D’ici une heure ou deux, lorsque les plus matinaux commenceraient à investir piscine et terrasse pour un petit déjeuner au grand air, Ihn Kyang s’en retournerait dans sa chambre. Les femmes de chambres seraient probablement passées, profitant de son évasion des lieux et ainsi tout le monde serait content, y comprit cette grande pipelette blonde qui était venue insister pour qu’il laisse les femmes de ménage venir faire ce pour quoi elles étaient payées. Tout irait bien dans le plus parfait des mondes, tout serait sous contrôle et le contrôle, pour un joueur d’échecs traumatisé et peut être bien un brin névrosé, c’était un truc important, voyez ?

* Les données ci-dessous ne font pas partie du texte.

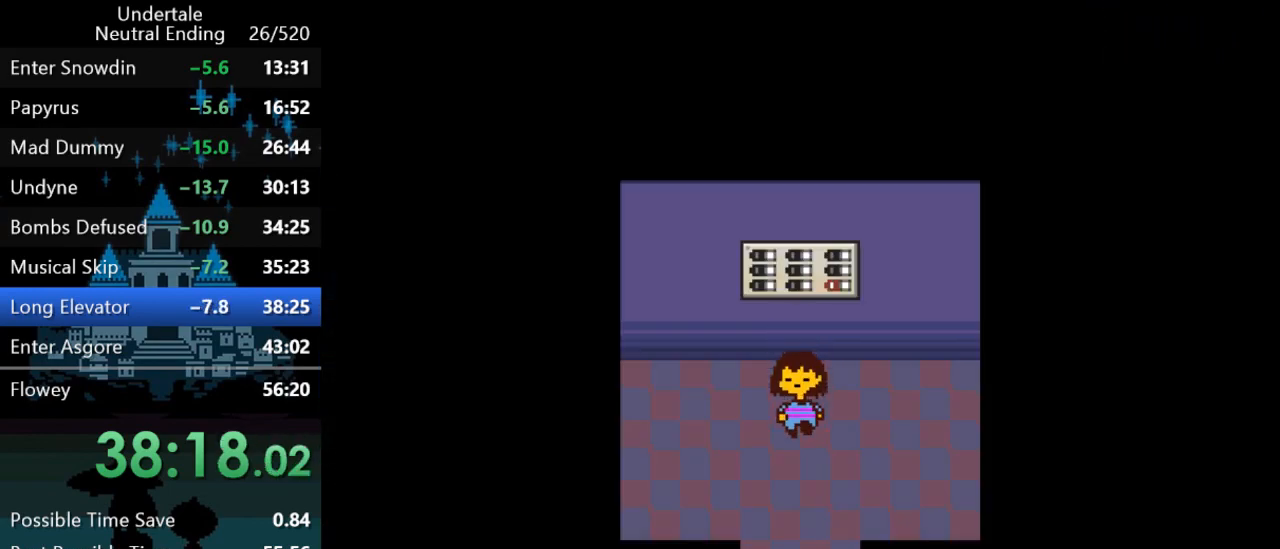
{"keys": ["down", "left"], "events": [[350, "left", "down"]]}
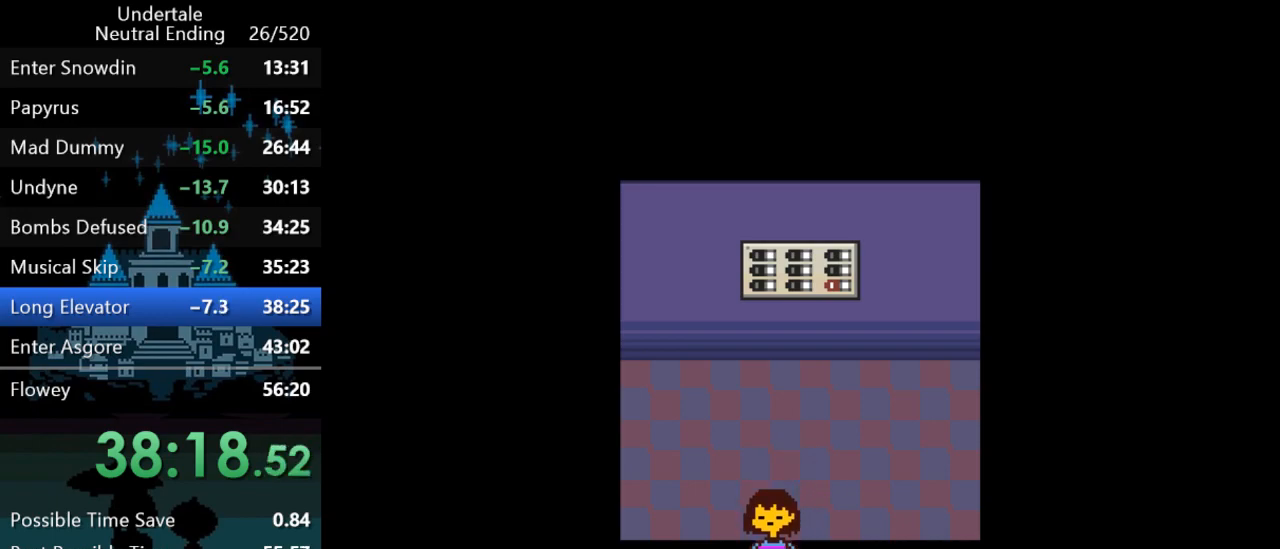
{"keys": ["left"], "events": [[317, "down", "up"]]}
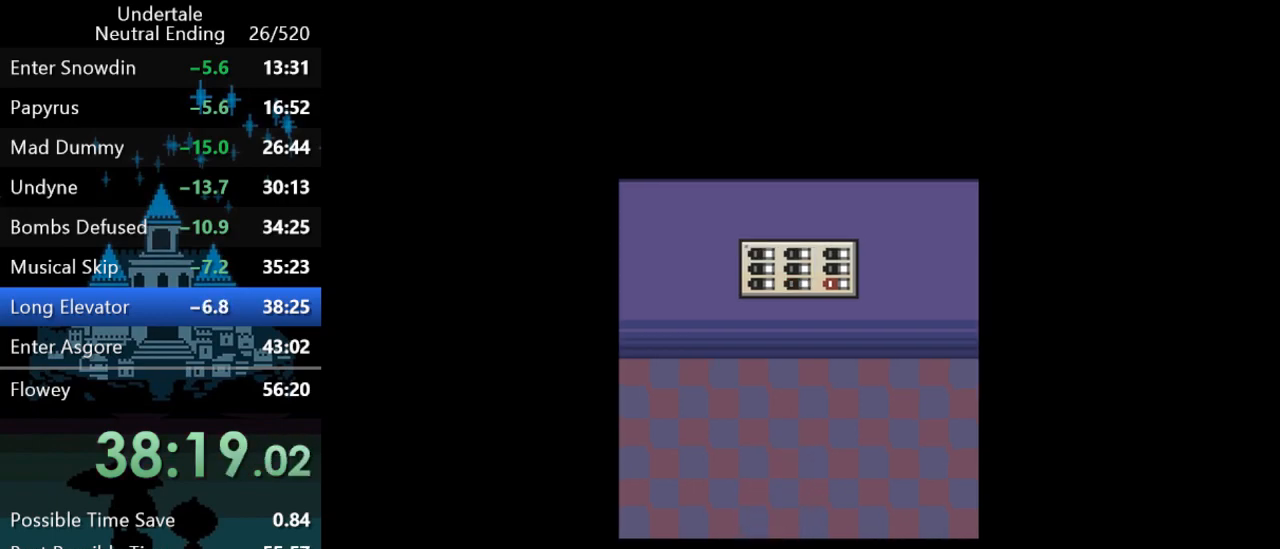
{"keys": ["down", "left"], "events": [[83, "c", "down"], [150, "c", "up"], [300, "z", "down"], [333, "z", "up"], [367, "z", "down"], [400, "z", "up"], [433, "down", "down"], [467, "z", "down"], [500, "z", "up"]]}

Bref… La quiétude de l’endroit était parfaite, jusqu’à ce que de petits pas se fassent entendre. Ihn Kyang ne bouge pas au départ, les yeux toujours posés sur une ride invisible de la surface de la piscine. Peut être avait-il cru, coincé dans sa bulle perso, que ce n’était pas vers lui que ces pas allaient. Pourtant ils se rapprochent… Puis s’arrêtent… Et Ihn Kyang tourne finalement la tête sur… Une jeune femme. Petite et menue, elle avait le type coréen évident quoi qu’elle ne lui semblait pas entièrement dans ce trip un peu surprenant de la maigreur maladive et excessive. Soyons clair : elle était loin, très loin d’avoir de l’embonpoint ! Elle aurait sans doute même pu prendre quelques bons kilos avant que ça n’arrive ! Mais elle n’avait pas l’air de risquer de s’envoler au premier souffle de vent non plus et ses cuisses étaient pourvues de quelques formes agréables qui lui donnaient un taille-fesses-cuisses en forme de cœur. Beaucoup plus attrayant que ces baguettes squelettiques auxquelles la mode coréenne l’avait habitué. Et pourtant, au milieu de ces constatations diverses, il était important que l’attrait d’Ihn Kyang n’était pas spécialement marqué. Il s’agissait de constatation sobre, presque gratuite d’un observateur qui, parfois, rebranchait avec le monde normal.
D’ailleurs une fois sa petite inspection faite, Ihn Kyang semble oublier jusqu’à la présence même de ce petit bout de femme, en revenant à l’eau de la piscine. Se passe peut être une poignée de seconde et tandis qu’elle semble sur le point d’interagir avec lui, Ihn Kyang se tourne à nouveau sur elle, un petit air surprit sur le visage comme s’il ne s’était pas attendu à la trouver encore là !
◘ Est-ce que c’est une manie sur ce bateau de venir me parler ?
Le ton n’était pas désagréable non. Juste réellement très surprit. Ses bizarreries revenaient certainement un peu au galop et l’exagération les accompagnait puisque jusque là, cette jeune femme était seulement la seconde personne à lui parler. En même temps, pour que ce soit différent, il aurait fallu qu’il sorte de sa chambre, n’est-ce pas ?
Elle avait un visage ovale, dans la longueur, d’une pâleur un brin excessive à son goût et ses yeux en amande, petit, étaient enfoncé entre deux rangées de cils bien noirs.
◘ Je peux vous aider ?
Puis montrant le tour de la piscine, sans sarcasme dans la voix, il signale :
◘ Vous pouvez vous assoir, il y a de la place.
Et pas qu’un peu ! Puis comme s’il devait se justifier, Ihn Kyang montre sa tablette, expliquant :
◘ Je vais jouer aux échecs et puis je m’en vais.